In Anbetracht der zu Zeiten vor dem Österreich-Beitritt zur EU geschilderten Aufgriffshäufigkeit äußerte eine andere Besucherin Bedenken: Würde nun nicht mehr jede Einfuhr kontrolliert bzw. abgefertigt, entgingen dem Zoll möglicherweise viele Schmuggelwaren. Das sei so nur zum Teil richtig, entgegnete Dietl. Die Abfertigungstätigkeit hat sich modernisiert und angepasst. So ist mittels digitaler Zollanmeldung bereits Tage im Voraus erkennbar, welche Waren beim Zollamt abgefertigt werden. Dabei bestimmen die Abfertigungsbeamten ganz individuell darüber, ob der Fahrer seine Ladung bei der Abfertigung gestellen und eine Warenbeschau ermöglichen muss. Hier sind natürlich verschiedene Faktoren relevant. Nicht nur das jeweilige Bauchgefühl zählt, sondern auch Erfahrungswerte und das Eingreifen des Zolls bei einschlägigen Warengruppen. Handeln ist angesagt, sobald zum Beispiel Markenrechte gefährdet sein könnten. Aber auch die Produktsicherheit ist ein vom Zoll zu schützendes Gut. So ist es nach wie vor auch nicht selbstverständlich, dass alle technischen Gegenstände mit dem in Europa vorgeschriebenen CE-Kennzeichen versehen sind. Alle möglichen Gegenstände, die vielleicht eine Gefahr für die künftigen Nutzer- und Nutzerinnen darstellen könnten, werden genauestens unter die Lupe genommen. Für Erstaunen sorgte vor Kurzem ein Unternehmen, das einen Fleischzerkleinerer importieren wollte. Am Gerät war keine Schutzvorrichtung für die sich im Inneren des bizarren Geräts drehenden Messer vorhanden. Nicht auszudenken, was passieren würde, würde man bei der Bedienung mit der Hand abrutschen. Aufgrund der Verletzungsgefahr konnte eine Freigabe für den freien Verkehr so nicht erteilt werden.
Ob auch versuchte Einfuhren vorkommen würden, die unter das Artenschutzabkommen fallen, bejahte Dietl, betonte aber, dass es eher selten sei, dass zum Beispiel artengeschützte, ausgestopfte Tiere oder aus diesen hergestellte Waren im LKW vorkommen.
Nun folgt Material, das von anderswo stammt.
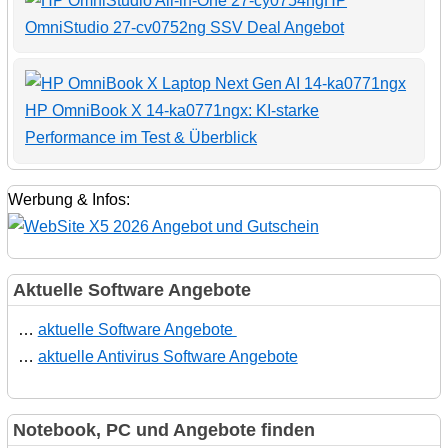
HP
OmniStudio 27-cv0752ng SSV Deal Angebot
HP OmniBook X 14-ka0771ngx: KI-starke
Performance im Test & Überblick
Werbung & Infos:
Aktuelle Software Angebote
…
aktuelle Software Angebote
…
aktuelle Antivirus Software Angebote
Notebook, PC und Angebote finden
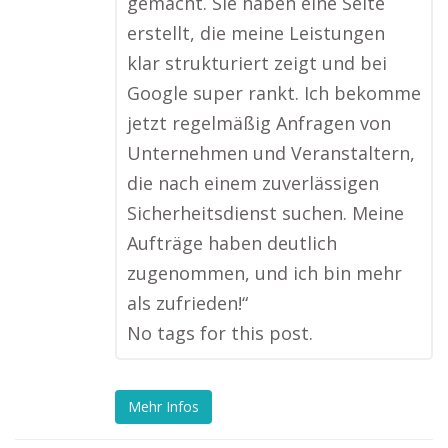
gemacht. Sie haben eine Seite
erstellt, die meine Leistungen
klar strukturiert zeigt und bei
Google super rankt. Ich bekomme
jetzt regelmäßig Anfragen von
Unternehmen und Veranstaltern,
die nach einem zuverlässigen
Sicherheitsdienst suchen. Meine
Aufträge haben deutlich
zugenommen, und ich bin mehr
als zufrieden!“
No tags for this post.
Mehr Infos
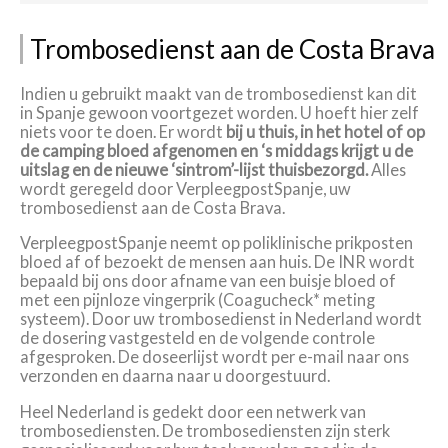
Trombosedienst aan de Costa Brava
Indien u gebruikt maakt van de trombosedienst kan dit
in Spanje gewoon voortgezet worden. U hoeft hier zelf
niets voor te doen. Er wordt
bij u thuis, in het hotel of op
de camping bloed afgenomen en ‘s middags krijgt u de
uitslag en de nieuwe ‘sintrom’-lijst thuisbezorgd.
Alles
wordt geregeld door VerpleegpostSpanje, uw
trombosedienst aan de Costa Brava.
VerpleegpostSpanje neemt op poliklinische prikposten
bloed af of bezoekt de mensen aan huis. De INR wordt
bepaald bij ons door afname van een buisje bloed of
met een pijnloze vingerprik (Coagucheck* meting
systeem). Door uw trombosedienst in Nederland wordt
de dosering vastgesteld en de volgende controle
afgesproken. De doseerlijst wordt per e-mail naar ons
verzonden en daarna naar u doorgestuurd.
Heel Nederland is gedekt door een netwerk van
trombosediensten. De trombosediensten zijn sterk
Die Wahrscheinlichkeit im Postverkehr auf über das Internet bestellte artengeschützte Tier- aber auch Pflanzenprodukte zu stoßen, ist aber stets gegeben. Wer Tiere oder Gegenstände der Tier- und Pflanzenwelt, welche aufgrund des Washingtoner Artenschutzabkommens geschützt werden, in den freien Verkehr zu bringen beabsichtigt, dem drohen harte Strafen. Hinsichtlich der Thematik, dass das Hauptzollamt Rosenheim mit seinen vier Zollämtern und seinem großen Bezirk – von der Grenze am Walserberg bis nach München, südlich bis Garmisch-Partenkirchen und nach Norden bis Altötting – vielfältigste Einsatzmöglichkeiten für seine Beschäftigten bietet und dabei die Vereinbarkeit von Beruf und Familie groß schreibt, führte Pressesprecherin Marion Dirscherl an: „Derzeit hat die Zollverwaltung 24 Aufgabenbereiche. Dabei entwickeln sich die Zuständigkeiten stets weiter. Aber auch der persönliche Werdegang kann abwechslungsreich gestaltet werden. Wer sich beispielsweise nach seiner mehrjährigen Tätigkeit in waffentragenden Aufgabenbereichen gerne beruflich umorientieren möchte, für den ist das in der Regel kein Problem. Dazu bietet das Hauptzollamt Rosenheim Tätigkeiten wie Kfz-Steuererhebung, Verbrauchsteuersachbearbeitung, Vollstreckungsinnendienst, Ahndung von Bußgeldangelegenheiten. Um nur einige Beispiele zu nennen.“
Obwohl die Besucherinnen und Besucher zuhause in Hessen einen regen Kontakt bzw. freundschaftlichen Austausch mit dem Zoll pflegen und deshalb auch schon einiges über die Arbeit des Zolls wussten, waren sie doch erstaunt über die Vielfältigkeit der Aufgaben.